PLANNED BA STRIKE IS TOTALLY UNJUSTIFIED, SAYS ADONIS
The Unite union has announced two sets of strikes
Transport Secretary Lord Adonis has attacked the planned strike by British Airways cabin crew staff, calling it “totally unjustified”.
He told the BBC's Andrew Marr Show that the strike posed a threat “to the future of one of our great companies in this country”.
The dispute is over reduced staffing levels and pay at the airline.
Members of the Unite union are due to strike for three days from 20 March and four days from 27 March.
“Let's be absolutely clear the stakes are incredibly high in this strike and I absolutely deplore the strike,” said Lord Adonis.
“It is not only the damage it's going to do to passengers and the inconvenience it's going to cause – which is quite disproportionate to the issues at stake – but also the threat it poses to the future of one of our great companies in this country.
“It's totally unjustified, this strike, on the merits of the issues at stake and I do call on the union to engage constructively with the company.”
BA backed Lord Adonis's comments, calling the strike “disproportionate”.
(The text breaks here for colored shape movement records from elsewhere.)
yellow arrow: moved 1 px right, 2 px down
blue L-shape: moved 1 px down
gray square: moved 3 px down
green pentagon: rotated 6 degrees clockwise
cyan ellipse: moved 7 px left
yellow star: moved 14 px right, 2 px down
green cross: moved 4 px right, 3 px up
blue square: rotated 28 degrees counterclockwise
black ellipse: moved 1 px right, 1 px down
It said the cabin crew changes it imposed last November were vital cost-cutting measures to secure the airline's future and return it to profitability.
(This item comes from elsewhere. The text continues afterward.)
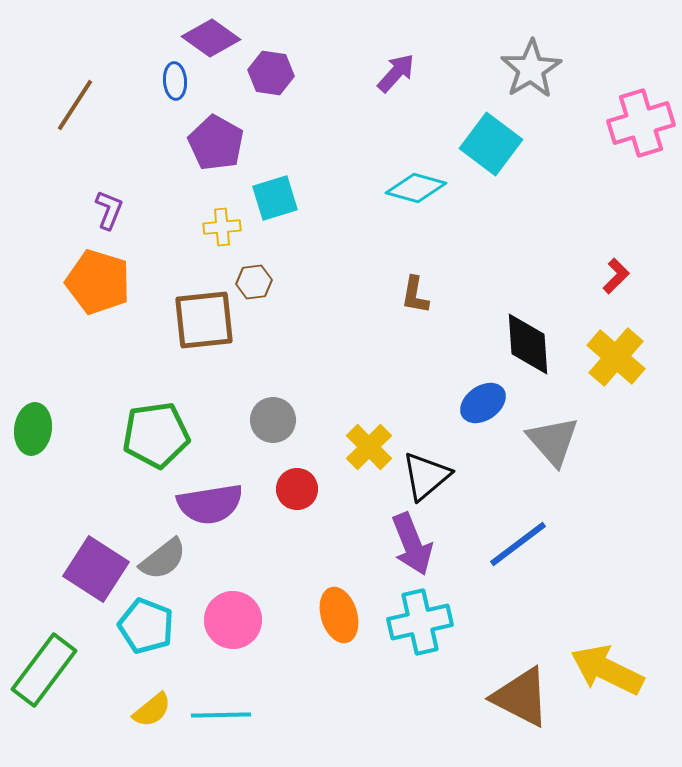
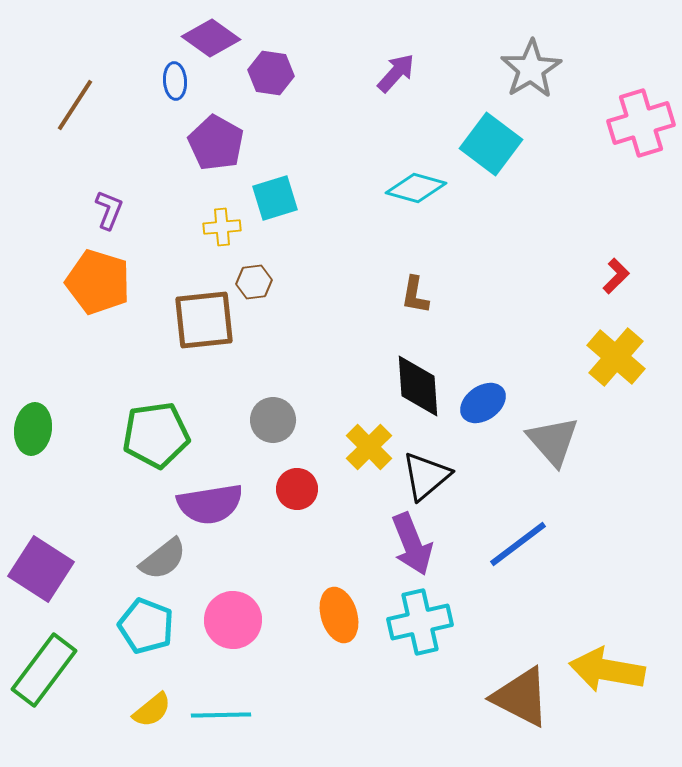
black diamond at (528, 344): moved 110 px left, 42 px down
purple square at (96, 569): moved 55 px left
yellow arrow at (607, 670): rotated 16 degrees counterclockwise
A BA spokesperson said although the company was facing two years of record financial losses, “unlike other businesses, we have avoided compulsory redundancies”.
“Cabin crew face no pay cut or reduction in terms and conditions – and remain the best rewarded in the UK airline industry.”
Lord Adonis's comments were in contrast to the more conciliatory words used by Alistair Darling on Sunday.
“I am very, very clear that the two sides must get down and try and sort this out without inconveniencing the public or having any adverse impact on the economy,” the chancellor told Sky News.
“I'm very clear that strikes, particularly a strike like this, particularly just before the Easter break, is extremely damaging for the travelling public, of course it's damaging to the airline and I think people need to think long and hard about the consequences of what they do.”
Last week, Gordon Brown also called for the two sides to resume negotiations.
Shadow transport secretary Ken Clarke on Friday accused the government of not condemning the planned strike because Unite was one of its major donors.
“There is no point in being naive,” he said. “The fact is that Unite has given £11m to Labour funds over the past four years.”
'Bent on confrontation'
Unite has confirmed it will not strike over Easter, but warned there could be further action after 14 April if a resolution with BA is not agreed.
BA boss Willie Walsh said on Friday that the two parties were “not close at all” to coming to an agreement.
The Unite union and its members say the changes are disproportionate.
They also say they hit passenger services, as well as the earnings and career prospects of cabin crew.
Unite says it acknowledges the “need for change”, and has proposed its own cost-cutting package, which it says is worth £63m. BA has rejected this, disputing this figure.
Unite's assistant general secretary Len McCluskey says the airline is “bent on confrontation”.